*Job 1:*
Retype the part of the forum thread on concentration calculations that begins with the words containing "Method 2: c=n/v" and ends with "not mix it!".

Method 1: 1% of 0.6 ml is 0.06/40 = 0.0015 mM which would be 1.5 uM (i hate concentrations if you noticed? )

Method 2: c=n/v …. molecular weight of lactose is 342/(40 ml + 0.6 ml) = 8000 something which i would thing is wrong? unless it is 8423 uM and then it becomes 8.4 mM ?

Method 3: im running out of ides –> 0.6/0.01 = 60 mM?

• #104128
JackBean
Participant

1) you have 1% solution, so you canNOT get 0.0015 mM just from V1/V2!!!
2) use simply c1V1 = c2V2, you just need to keep the units of concentration (c1 and c2) the same, i.e. either % or M, but do not mix it!

• #104129
kitkat11
Participant

yes i noticed that mistake but i was so confused let people see where i was going wrong … umm can u explain that formula u gave though in a bit more detail (or e.g.) because i’ve never seen it? or heard of it? thanks!

• #104131
canalon
Participant

c1v1=c2v2
When calculating a concentration if you multiply the volume of original solution used (v1) by its concentration (c1) it is equal to the final concentartion (c2) time the final volume (v2)

*Supplied data:*
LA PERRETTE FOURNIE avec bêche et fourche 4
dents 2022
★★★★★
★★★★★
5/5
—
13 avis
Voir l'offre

==

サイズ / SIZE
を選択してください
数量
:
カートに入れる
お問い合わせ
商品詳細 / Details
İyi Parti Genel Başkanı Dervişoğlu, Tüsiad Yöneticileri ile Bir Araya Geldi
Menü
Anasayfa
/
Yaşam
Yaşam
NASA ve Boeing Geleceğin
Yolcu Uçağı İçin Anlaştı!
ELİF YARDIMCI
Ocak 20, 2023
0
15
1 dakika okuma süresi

---

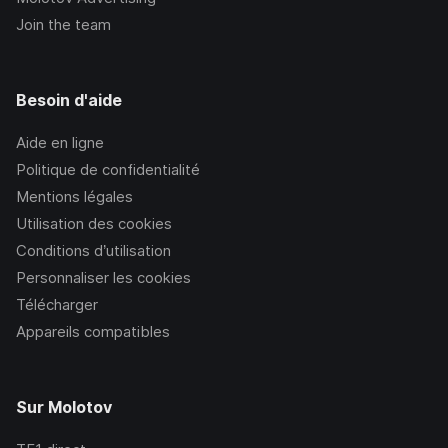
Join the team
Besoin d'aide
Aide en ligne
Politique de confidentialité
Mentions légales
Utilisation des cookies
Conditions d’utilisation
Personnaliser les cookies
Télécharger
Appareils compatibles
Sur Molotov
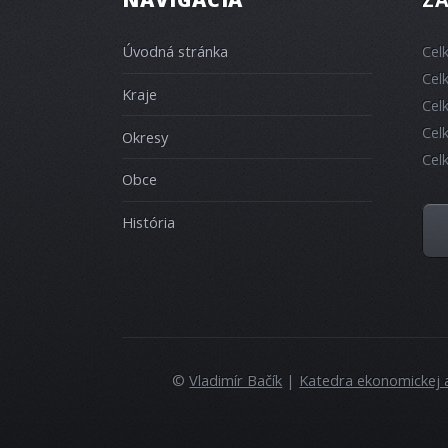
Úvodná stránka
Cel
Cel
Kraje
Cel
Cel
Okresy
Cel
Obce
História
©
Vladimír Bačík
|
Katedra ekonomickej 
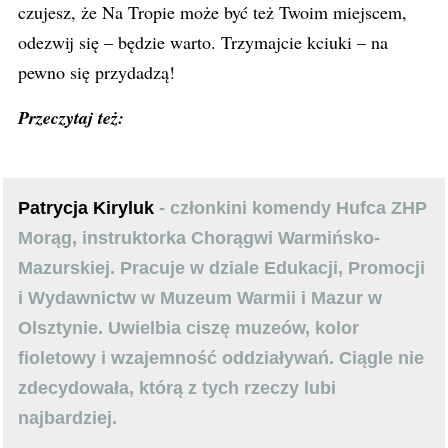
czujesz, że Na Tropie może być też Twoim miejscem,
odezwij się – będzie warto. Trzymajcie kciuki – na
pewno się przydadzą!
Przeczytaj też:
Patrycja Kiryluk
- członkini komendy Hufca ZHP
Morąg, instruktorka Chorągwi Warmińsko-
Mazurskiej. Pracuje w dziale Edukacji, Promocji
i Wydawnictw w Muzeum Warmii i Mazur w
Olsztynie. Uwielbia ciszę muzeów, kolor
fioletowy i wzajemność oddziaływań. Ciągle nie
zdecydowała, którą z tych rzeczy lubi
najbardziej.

*Job 2:*
Format the lines of the records from the line containing "LA PERRETTE FOURNIE avec bêche et fourche 4" through the line containing "Voir l'offre" as a JSON list of strings, with one string per line and blank lines omitted.

*Answer box 1:*
Method 2: c=n/v …. molecular weight of lactose is 342/(40 ml + 0.6 ml) = 8000 something which i would thing is wrong? unless it is 8423 uM and then it becomes 8.4 mM ?

Method 3: im running out of ides –> 0.6/0.01 = 60 mM?

• #104128
JackBean
Participant

1) you have 1% solution, so you canNOT get 0.0015 mM just from V1/V2!!!
2) use simply c1V1 = c2V2, you just need to keep the units of concentration (c1 and c2) the same, i.e. either % or M, but do not mix it!

*Answer box 2:*
[
  "LA PERRETTE FOURNIE avec bêche et fourche 4",
  "dents 2022",
  "★★★★★",
  "★★★★★",
  "5/5",
  "—",
  "13 avis",
  "Voir l'offre"
]